Zu lesender Text
>>>>>
Dann liegt das an der CPU. Stellst du die Auflösung und Effekte runter hat die Grafikkarte nichts mehr zu tun.
Problem ist, das WoW nur einen Kern nutzt. Daher würde ein Dual Core mit 3Ghz + besser sein als ein Quad mit 2,2Ghz.

Hatte zu ende Wotlk einen E5200@4Ghz, 4GB Ram und ne HD 4870 512MB drin. Spiel lief 1A im Raid. Auflösung 1920x1200 fast alles Ultra nur Schatten auf niedrig + Videoaufnahme in HD immer zwischen 30-35fps. Ohne Video 60fps.

Kauf dir am besten einen I5 3570k ein AsRock Z77 Extreme4 und 4-8GB Speicher. Da biste mit ~370€ dabei.
Grafikkarte kannst du immer noch kaufen. Wichtig ist erstmal eine anständige CPU mit genug Leistung.


----------



## mristau (30. Mai 2012)

Da er vermutlich nicht unbedingt der große Übertakter ist, würde auch ein I5 3450 locker ausreichen, dazu H77 Board und 4-8GB Ram, spart nochmal gut 100€


----------



## Night2010 (30. Mai 2012)

mristau schrieb:


> Da er vermutlich nicht unbedingt der große Übertakter ist, würde auch ein I5 3450 locker ausreichen, dazu H77 Board und 4-8GB Ram, spart nochmal gut 100€



Kann man sich in 5 Min durchlesen sollte nicht das Problem sein.
Übertakten ist keine Kunst mehr. Multi hoch bischen vCore einstellen, mehr braucht man heute nicht mehr dafür.
Gibt genügend Foren und sogar auf Youtube Videos davon. Und er hat die Option noch etwas mehr aus der CPU raus zu holen.

Die Boards sind billiger, der Speicher sowieso und die CPUs auch.

Wenn ich zurück denke als die Core 2 Duo raus kamen, da hat alleine 1GB DDR2 Speicher schon 150€ gekostet.
Dazu ein Board für 200 und die CPU knapp 400€. Die Hardware wird immer billiger und trotzdem gibt es immer noch welche die rumheulen es sei zu teuer.


----------



## Louis Hunt (1. Juni 2012)

Soulii schrieb:


> wohl kaum, das teil hat gute 4 jahre auf dem buckel, ist wahrscheinlich mit 512mb bestückt und läuft wahrscheinlich immer auf 100% last.
> 
> 1. welche auflösung spielst du ?
<<<<<
Zu lösende Aufgaben
1: Wie viele Prozessorkerne nutzt WoW laut dem Forentext über WoW und Prozessoren?
2: Setze den Forentext über WoW und Prozessoren nach seinem letzten Satz fort.

Bereitgestellte Daten
>>>>>
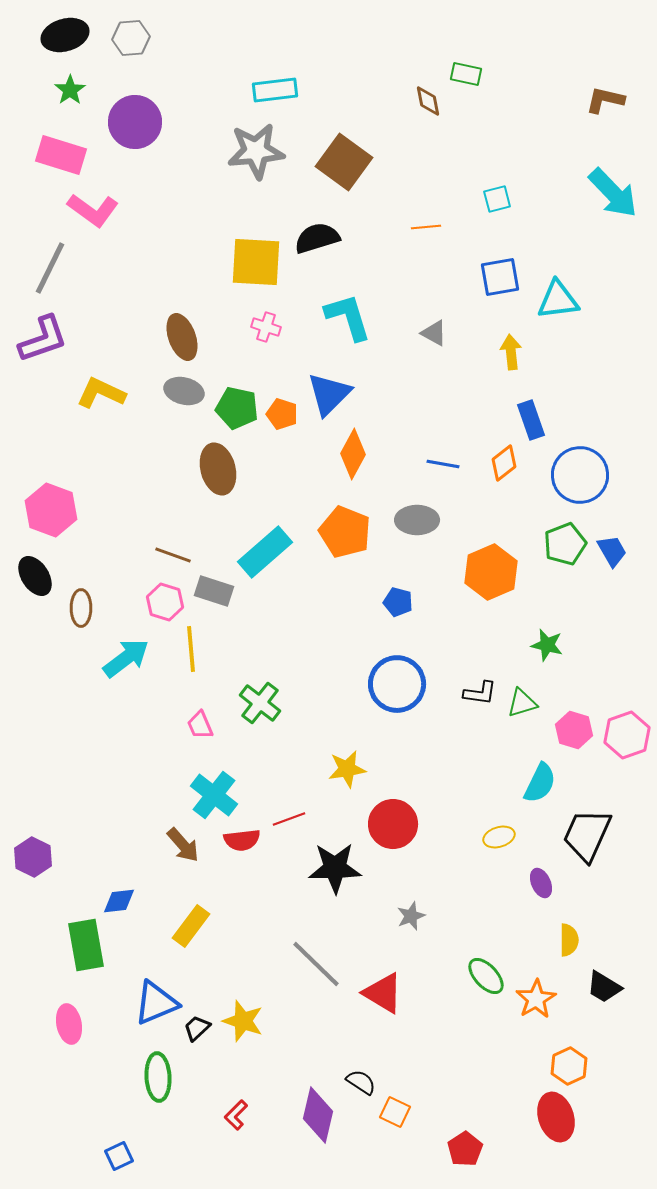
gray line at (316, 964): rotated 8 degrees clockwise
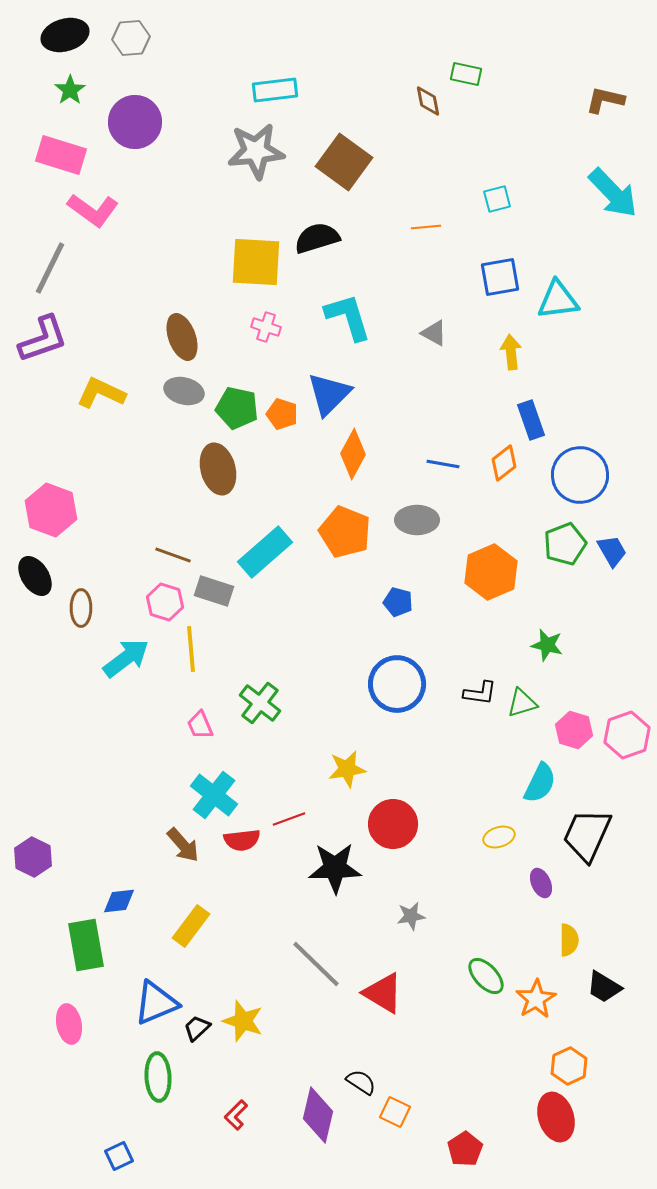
gray star at (411, 916): rotated 12 degrees clockwise
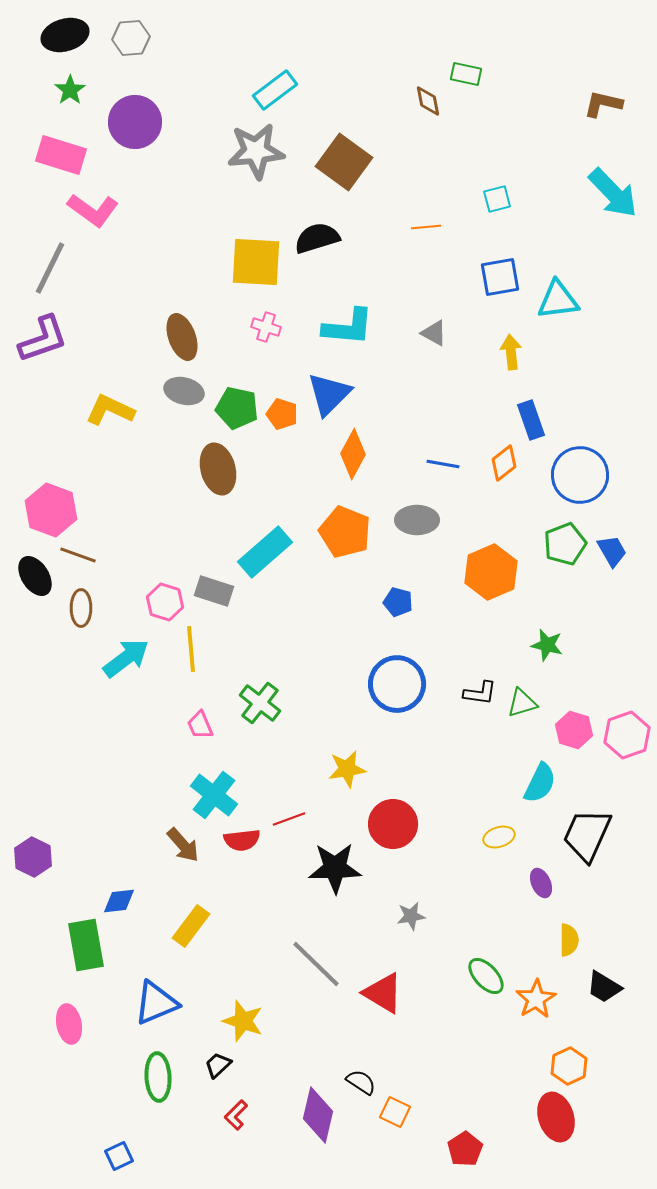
<<<<<
Erwartete Antworten
1: WoW nutzt nur einen Kern.

2:
> 1920*1080 kannst du dir selbst bei min. details in raids abschminken
> ...



warum rätst du ihn eine neue Grafikkarte? Die er hat reicht leicht und locker fürs spielen und auch zum raiden, wo bei ihm der Hund begraben liegt habe ich keine ahnung. Aber ihn für ein 7 Jahre altes Spiel Eine aktuelle Karte ist einfach nicht sinnvoll, wenn er nur World of Warcraft spielen will. 
Man sollte heut zu tage leiber gucken was man für eine Internet Leitung man hat. Den die Mühle kann noch so schnell sein, aber wenn man DSL lite hat ruckelt es trotzdem!


----------



## Konov (1. Juni 2012)

Louis schrieb:


> warum rätst du ihn eine neue Grafikkarte? Die er hat reicht leicht und locker fürs spielen und auch zum raiden, wo bei ihm der Hund begraben liegt habe ich keine ahnung. Aber ihn für ein 7 Jahre altes Spiel Eine aktuelle Karte ist einfach nicht sinnvoll, wenn er nur World of Warcraft spielen will.
> Man sollte heut zu tage leiber gucken was man für eine Internet Leitung man hat. Den die Mühle kann noch so schnell sein, aber wenn man DSL lite hat ruckelt es trotzdem!



WoW ist aber nicht mehr WoW von vor 7 Jahren.
Vom hardware-hunger her hat sich das drastisch verändert...


----------



## Louis Hunt (1. Juni 2012)

Konov schrieb:


> WoW ist aber nicht mehr WoW von vor 7 Jahren.
> Vom hardware-hunger her hat sich das drastisch verändert...



also änder das die tatsache das die ATI Radeon 4850 oder 4870 nicht reichen sollte?? Ich stimme dir soweit zu das man heute mehr hardware leistung braucht als vor 7 jahren, aber Die Grafikkarte die er hat ist trotzdem völlig ausreichend!!


----------



## bemuehung (1. Juni 2012)

fakt ist CPU zu schwach

dazu braucht man man keinen Louis Hunt


----------



## Leviathan666 (2. Juni 2012)

bemuehung schrieb:


> fakt ist CPU zu schwach
> 
> dazu braucht man man keinen Louis Hunt



Fakt ist, das hier größtenteils schwachsinnige Antworten zu Stande kommen, die Leute - die wirklich Hilfe brauchen - oft reinreißen und das finde ich ehrlich gesagt ziemlich unfair mit tendenz zu "zum Kotzen".


----------



## Teena (2. Juni 2012)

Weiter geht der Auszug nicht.